Activity: In the entries below, find each line with the word "that" and return it.

Provided data:
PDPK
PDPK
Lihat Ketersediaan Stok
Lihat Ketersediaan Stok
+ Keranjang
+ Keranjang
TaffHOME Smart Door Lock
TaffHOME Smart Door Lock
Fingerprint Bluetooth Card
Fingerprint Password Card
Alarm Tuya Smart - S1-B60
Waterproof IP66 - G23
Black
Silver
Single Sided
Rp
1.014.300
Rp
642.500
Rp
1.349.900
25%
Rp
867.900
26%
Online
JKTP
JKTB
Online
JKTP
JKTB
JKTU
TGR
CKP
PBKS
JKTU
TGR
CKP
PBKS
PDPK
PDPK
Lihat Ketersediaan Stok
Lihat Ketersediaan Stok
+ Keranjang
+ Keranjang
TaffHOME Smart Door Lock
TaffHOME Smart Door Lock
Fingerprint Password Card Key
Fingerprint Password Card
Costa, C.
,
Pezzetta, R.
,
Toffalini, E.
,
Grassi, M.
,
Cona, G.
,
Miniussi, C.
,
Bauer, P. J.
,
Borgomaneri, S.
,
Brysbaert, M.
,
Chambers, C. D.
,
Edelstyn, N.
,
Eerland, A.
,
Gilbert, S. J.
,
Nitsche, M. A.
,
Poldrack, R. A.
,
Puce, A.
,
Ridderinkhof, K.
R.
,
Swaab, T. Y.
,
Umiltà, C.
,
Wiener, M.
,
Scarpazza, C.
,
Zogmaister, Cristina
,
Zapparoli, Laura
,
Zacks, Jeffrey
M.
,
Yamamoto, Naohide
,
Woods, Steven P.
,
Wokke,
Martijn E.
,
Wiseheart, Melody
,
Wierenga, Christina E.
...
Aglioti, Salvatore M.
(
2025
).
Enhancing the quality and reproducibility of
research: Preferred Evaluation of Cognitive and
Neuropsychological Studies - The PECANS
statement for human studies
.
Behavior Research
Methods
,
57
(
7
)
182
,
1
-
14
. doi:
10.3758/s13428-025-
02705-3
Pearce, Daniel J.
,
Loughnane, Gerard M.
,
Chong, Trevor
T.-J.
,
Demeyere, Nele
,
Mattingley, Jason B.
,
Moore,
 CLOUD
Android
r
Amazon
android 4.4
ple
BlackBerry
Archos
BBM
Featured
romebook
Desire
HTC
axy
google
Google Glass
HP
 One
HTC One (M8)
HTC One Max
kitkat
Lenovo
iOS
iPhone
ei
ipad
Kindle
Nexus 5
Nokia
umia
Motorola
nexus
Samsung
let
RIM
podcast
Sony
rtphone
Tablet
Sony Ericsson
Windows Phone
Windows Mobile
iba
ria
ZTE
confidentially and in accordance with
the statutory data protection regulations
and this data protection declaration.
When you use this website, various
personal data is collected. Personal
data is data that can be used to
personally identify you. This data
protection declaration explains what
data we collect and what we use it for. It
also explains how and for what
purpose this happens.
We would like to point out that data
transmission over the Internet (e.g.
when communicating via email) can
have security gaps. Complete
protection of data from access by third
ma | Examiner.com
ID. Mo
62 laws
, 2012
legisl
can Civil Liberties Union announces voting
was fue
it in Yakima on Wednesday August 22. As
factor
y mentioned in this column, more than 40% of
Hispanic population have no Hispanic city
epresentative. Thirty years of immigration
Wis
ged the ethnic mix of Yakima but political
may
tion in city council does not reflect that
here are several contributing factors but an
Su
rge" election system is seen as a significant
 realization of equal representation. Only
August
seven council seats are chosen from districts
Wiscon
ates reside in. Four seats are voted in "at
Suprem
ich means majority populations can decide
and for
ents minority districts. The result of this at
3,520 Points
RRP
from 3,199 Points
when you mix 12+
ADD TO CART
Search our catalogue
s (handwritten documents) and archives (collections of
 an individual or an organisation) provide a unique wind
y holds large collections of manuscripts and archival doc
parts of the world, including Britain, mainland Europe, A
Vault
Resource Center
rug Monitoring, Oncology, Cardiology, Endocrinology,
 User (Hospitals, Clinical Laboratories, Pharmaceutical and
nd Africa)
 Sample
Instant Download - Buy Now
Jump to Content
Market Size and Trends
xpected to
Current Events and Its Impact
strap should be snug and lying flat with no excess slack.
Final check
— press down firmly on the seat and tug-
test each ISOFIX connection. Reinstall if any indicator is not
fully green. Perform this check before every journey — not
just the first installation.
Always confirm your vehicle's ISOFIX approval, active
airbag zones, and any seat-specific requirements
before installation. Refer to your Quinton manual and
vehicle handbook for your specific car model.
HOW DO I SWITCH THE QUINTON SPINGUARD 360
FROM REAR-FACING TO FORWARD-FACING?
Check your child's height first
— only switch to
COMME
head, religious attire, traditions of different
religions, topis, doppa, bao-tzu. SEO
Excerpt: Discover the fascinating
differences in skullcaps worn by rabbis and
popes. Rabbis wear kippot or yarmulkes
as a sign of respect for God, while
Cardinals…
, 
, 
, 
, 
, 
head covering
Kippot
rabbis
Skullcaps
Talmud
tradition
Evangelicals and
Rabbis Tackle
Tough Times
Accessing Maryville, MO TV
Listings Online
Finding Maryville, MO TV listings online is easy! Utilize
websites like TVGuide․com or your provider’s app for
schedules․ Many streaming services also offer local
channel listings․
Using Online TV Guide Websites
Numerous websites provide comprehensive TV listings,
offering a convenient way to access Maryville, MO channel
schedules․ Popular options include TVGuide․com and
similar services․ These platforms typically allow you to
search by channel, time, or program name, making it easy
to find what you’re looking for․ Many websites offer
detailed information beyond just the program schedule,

Reply to the task:
data is data that can be used to
We would like to point out that data
tion in city council does not reflect that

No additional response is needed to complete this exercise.